*Task brief*
Reproduce the data word for word, from the line with "for Assignment 1" to the line with "[Urdu](#urdu)", including both of those lines.
Exercise material Block Start
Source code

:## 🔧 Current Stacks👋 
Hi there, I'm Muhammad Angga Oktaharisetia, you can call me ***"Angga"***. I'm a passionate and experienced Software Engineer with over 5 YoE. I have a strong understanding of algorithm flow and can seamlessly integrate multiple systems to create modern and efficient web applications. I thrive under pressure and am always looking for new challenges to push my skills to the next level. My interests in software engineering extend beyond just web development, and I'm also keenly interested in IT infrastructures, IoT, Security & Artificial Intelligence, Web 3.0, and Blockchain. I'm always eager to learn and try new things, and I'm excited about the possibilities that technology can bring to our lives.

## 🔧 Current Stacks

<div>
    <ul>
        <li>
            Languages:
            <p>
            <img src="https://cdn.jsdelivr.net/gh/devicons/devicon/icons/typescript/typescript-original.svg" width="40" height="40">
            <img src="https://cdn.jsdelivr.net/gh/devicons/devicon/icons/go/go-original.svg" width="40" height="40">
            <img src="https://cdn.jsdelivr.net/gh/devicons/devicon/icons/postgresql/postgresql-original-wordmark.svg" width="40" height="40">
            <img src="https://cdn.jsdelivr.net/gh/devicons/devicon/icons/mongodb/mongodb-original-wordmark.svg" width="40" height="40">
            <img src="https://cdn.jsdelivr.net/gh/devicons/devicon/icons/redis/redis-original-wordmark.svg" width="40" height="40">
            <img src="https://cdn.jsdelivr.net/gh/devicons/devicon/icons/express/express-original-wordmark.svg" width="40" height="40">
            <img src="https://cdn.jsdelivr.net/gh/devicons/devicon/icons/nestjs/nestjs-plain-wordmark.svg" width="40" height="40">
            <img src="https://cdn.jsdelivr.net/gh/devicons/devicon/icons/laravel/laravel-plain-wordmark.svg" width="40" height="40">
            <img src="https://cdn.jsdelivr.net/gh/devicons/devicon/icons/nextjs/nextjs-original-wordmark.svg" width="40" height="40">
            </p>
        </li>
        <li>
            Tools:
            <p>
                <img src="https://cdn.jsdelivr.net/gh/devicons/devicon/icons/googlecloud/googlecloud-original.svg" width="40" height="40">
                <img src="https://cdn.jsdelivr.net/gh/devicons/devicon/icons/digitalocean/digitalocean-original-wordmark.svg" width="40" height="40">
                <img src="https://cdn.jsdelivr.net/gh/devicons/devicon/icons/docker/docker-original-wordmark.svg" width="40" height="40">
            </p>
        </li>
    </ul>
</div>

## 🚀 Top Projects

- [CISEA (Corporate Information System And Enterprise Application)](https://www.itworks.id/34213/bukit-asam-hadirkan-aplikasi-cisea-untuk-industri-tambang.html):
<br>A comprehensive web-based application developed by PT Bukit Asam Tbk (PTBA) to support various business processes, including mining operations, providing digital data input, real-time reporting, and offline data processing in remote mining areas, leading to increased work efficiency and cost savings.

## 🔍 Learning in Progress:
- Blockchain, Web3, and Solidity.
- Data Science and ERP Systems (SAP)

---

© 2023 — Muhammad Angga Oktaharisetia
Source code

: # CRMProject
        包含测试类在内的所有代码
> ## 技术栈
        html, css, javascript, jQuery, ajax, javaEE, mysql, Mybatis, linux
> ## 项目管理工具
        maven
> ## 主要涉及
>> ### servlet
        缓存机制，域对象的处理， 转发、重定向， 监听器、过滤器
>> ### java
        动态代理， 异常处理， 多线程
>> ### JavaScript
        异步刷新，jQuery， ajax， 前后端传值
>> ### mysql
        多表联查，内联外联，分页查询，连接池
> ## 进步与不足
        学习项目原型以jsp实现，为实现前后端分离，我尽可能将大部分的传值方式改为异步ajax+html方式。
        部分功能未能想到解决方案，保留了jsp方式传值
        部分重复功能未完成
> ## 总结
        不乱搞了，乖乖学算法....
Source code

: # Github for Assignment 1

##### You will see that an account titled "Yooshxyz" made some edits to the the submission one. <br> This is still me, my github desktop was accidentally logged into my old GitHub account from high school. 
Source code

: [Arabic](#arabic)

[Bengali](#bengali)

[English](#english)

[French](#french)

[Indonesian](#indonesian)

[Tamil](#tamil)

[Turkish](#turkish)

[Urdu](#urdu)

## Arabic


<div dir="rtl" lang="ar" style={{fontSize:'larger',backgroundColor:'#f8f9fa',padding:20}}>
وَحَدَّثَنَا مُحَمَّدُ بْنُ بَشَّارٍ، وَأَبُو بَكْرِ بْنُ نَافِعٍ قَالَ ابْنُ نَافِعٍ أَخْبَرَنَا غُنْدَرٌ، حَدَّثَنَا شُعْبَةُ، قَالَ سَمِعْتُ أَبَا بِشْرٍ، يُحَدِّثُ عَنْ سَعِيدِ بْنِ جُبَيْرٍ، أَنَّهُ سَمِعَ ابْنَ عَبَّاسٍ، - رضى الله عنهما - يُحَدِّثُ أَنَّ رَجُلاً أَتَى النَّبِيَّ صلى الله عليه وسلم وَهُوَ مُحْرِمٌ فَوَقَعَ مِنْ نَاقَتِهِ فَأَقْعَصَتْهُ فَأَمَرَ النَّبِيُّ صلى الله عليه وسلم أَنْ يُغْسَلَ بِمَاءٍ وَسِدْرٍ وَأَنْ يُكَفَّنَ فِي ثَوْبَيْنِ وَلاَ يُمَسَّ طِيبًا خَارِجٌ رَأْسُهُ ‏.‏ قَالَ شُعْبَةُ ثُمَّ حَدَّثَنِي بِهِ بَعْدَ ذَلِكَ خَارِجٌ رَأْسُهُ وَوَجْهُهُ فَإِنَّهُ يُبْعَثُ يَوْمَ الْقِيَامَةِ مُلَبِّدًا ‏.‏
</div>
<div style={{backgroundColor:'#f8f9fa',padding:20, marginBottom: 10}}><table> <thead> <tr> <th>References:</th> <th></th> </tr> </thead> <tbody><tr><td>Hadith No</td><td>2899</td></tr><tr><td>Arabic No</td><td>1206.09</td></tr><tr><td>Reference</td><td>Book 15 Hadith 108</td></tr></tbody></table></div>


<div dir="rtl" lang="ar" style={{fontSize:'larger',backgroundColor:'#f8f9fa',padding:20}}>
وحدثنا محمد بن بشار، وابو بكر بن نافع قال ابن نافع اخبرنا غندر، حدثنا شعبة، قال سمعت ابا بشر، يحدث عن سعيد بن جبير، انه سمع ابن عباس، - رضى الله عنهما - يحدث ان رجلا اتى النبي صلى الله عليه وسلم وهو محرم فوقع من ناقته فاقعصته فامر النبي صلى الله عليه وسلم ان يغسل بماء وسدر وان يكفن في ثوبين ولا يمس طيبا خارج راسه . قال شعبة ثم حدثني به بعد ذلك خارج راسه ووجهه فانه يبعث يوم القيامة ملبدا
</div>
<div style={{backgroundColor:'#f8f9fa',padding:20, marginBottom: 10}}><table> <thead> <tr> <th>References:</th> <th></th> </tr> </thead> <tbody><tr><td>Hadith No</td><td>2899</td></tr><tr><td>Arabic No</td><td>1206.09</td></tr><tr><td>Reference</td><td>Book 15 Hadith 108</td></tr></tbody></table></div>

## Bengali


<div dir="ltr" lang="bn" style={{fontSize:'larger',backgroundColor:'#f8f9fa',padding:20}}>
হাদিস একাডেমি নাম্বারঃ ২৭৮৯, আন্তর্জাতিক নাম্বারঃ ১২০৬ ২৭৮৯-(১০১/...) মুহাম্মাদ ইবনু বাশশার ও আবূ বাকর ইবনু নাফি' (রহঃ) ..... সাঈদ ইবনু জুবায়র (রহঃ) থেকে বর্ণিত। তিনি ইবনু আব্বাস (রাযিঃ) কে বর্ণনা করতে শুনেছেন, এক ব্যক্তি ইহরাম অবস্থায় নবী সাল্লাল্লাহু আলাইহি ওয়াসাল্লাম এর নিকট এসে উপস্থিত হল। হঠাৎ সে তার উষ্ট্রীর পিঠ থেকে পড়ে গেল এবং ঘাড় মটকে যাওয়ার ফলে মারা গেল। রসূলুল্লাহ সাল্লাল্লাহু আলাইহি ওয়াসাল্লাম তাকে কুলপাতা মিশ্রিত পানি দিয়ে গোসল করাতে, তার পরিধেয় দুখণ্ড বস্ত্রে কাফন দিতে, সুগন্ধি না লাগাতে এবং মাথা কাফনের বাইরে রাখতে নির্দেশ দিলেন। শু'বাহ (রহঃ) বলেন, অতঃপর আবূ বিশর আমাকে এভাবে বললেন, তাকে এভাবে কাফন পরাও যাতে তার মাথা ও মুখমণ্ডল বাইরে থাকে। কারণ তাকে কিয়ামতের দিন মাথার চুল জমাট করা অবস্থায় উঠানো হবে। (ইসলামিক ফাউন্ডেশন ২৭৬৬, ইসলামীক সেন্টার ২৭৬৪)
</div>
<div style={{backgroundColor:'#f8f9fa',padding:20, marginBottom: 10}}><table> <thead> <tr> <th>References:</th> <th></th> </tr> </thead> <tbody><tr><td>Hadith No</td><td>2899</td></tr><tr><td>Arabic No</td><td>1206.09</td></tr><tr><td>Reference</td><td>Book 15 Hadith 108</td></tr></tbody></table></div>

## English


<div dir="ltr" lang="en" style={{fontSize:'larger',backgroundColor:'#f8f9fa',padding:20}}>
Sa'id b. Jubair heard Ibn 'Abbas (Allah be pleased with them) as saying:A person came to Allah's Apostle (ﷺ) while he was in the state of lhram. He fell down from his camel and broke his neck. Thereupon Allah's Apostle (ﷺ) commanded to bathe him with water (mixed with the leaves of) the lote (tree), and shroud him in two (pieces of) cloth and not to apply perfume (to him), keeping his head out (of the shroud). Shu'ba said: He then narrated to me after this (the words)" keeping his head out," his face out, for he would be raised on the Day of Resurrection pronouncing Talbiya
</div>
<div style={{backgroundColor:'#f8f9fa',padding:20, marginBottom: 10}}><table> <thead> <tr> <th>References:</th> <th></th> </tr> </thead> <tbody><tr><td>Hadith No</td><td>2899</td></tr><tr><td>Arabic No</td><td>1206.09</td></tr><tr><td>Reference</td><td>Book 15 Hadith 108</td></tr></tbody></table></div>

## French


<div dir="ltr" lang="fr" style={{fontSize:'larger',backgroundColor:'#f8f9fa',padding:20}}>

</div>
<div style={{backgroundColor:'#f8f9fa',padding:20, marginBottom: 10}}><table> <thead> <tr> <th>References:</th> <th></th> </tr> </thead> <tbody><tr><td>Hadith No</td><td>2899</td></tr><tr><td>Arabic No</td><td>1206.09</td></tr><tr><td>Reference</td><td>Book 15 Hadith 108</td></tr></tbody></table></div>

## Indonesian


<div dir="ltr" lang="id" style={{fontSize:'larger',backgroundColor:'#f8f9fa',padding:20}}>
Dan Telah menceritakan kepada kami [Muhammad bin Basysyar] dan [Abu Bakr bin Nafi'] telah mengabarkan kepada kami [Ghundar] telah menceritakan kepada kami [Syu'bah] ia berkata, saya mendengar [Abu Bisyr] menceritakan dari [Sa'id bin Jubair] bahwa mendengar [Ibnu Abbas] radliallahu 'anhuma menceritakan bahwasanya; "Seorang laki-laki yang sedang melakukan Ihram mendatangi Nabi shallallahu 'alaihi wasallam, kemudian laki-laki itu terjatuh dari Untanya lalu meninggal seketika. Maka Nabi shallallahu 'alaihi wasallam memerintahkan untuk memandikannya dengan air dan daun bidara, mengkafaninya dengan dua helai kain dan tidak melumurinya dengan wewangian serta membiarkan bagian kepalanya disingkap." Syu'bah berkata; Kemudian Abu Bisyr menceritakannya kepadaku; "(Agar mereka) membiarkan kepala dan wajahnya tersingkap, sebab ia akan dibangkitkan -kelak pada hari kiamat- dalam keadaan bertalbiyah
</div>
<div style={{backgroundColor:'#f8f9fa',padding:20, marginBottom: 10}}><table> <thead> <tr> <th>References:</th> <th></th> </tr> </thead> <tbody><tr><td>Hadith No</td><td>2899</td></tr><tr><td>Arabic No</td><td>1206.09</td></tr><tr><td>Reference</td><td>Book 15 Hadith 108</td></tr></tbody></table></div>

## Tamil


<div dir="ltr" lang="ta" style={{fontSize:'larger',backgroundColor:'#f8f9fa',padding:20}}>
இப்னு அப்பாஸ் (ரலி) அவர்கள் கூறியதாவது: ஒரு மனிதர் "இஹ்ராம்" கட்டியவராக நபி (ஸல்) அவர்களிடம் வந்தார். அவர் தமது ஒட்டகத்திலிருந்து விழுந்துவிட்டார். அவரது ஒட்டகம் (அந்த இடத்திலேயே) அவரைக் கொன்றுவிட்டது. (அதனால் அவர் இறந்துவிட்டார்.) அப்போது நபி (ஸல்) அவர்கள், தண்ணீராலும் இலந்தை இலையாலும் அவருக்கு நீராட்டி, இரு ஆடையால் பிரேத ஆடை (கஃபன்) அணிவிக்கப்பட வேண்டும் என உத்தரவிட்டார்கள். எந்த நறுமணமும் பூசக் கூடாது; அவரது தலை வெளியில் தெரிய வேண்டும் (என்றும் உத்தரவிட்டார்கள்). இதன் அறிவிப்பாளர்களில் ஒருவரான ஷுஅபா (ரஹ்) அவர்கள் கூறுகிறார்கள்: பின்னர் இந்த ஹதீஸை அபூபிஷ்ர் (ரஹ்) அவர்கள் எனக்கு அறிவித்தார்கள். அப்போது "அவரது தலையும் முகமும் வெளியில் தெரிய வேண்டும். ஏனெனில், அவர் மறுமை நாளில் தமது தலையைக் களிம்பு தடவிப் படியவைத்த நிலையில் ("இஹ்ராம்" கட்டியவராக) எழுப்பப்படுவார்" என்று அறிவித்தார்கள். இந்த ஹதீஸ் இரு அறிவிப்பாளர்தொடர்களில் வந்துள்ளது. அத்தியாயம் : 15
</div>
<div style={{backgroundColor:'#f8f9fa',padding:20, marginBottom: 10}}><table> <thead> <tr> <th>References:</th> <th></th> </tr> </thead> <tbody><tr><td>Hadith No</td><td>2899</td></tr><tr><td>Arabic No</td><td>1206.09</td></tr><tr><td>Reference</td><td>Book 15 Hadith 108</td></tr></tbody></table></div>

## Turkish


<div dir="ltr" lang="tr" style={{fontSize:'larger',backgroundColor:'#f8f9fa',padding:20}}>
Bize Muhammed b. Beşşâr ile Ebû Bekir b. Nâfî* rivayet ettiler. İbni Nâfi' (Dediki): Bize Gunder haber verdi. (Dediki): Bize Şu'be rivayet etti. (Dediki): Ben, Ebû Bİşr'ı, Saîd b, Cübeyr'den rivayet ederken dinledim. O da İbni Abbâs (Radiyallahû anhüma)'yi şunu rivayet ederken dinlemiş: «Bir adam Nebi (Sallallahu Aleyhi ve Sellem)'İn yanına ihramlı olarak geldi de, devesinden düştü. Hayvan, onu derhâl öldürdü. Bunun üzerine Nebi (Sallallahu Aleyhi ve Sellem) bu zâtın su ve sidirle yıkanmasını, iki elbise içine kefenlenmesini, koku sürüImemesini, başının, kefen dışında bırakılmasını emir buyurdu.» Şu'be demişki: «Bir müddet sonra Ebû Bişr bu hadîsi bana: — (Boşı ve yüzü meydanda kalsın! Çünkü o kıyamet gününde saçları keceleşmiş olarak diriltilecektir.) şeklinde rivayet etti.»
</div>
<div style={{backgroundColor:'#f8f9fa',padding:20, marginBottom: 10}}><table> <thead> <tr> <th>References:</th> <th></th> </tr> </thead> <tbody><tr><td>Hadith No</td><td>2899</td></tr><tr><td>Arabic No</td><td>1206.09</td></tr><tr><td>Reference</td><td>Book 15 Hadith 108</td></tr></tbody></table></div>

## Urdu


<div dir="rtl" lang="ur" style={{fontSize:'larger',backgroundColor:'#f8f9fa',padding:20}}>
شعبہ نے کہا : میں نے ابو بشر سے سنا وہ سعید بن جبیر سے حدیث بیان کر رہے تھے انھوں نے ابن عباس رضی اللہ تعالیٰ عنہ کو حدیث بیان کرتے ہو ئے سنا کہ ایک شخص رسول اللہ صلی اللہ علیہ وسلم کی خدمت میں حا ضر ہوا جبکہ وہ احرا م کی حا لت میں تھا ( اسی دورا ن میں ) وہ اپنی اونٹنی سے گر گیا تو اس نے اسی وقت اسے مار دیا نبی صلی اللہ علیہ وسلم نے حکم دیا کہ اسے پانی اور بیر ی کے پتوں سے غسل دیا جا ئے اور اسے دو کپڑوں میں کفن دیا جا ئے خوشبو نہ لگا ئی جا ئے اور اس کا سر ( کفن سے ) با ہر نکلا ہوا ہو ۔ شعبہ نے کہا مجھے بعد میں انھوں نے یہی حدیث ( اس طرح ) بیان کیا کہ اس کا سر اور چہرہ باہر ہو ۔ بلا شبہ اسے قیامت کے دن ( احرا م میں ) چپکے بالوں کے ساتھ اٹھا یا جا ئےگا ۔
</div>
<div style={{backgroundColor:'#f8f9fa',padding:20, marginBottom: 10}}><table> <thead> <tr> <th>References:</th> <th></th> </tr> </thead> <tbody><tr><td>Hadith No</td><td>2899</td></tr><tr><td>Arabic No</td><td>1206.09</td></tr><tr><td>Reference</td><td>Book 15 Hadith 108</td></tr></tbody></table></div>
Exercise material Block End
*Solution*
: # Github for Assignment 1

##### You will see that an account titled "Yooshxyz" made some edits to the the submission one. <br> This is still me, my github desktop was accidentally logged into my old GitHub account from high school. 
Source code

: [Arabic](#arabic)

[Bengali](#bengali)

[English](#english)

[French](#french)

[Indonesian](#indonesian)

[Tamil](#tamil)

[Turkish](#turkish)

[Urdu](#urdu)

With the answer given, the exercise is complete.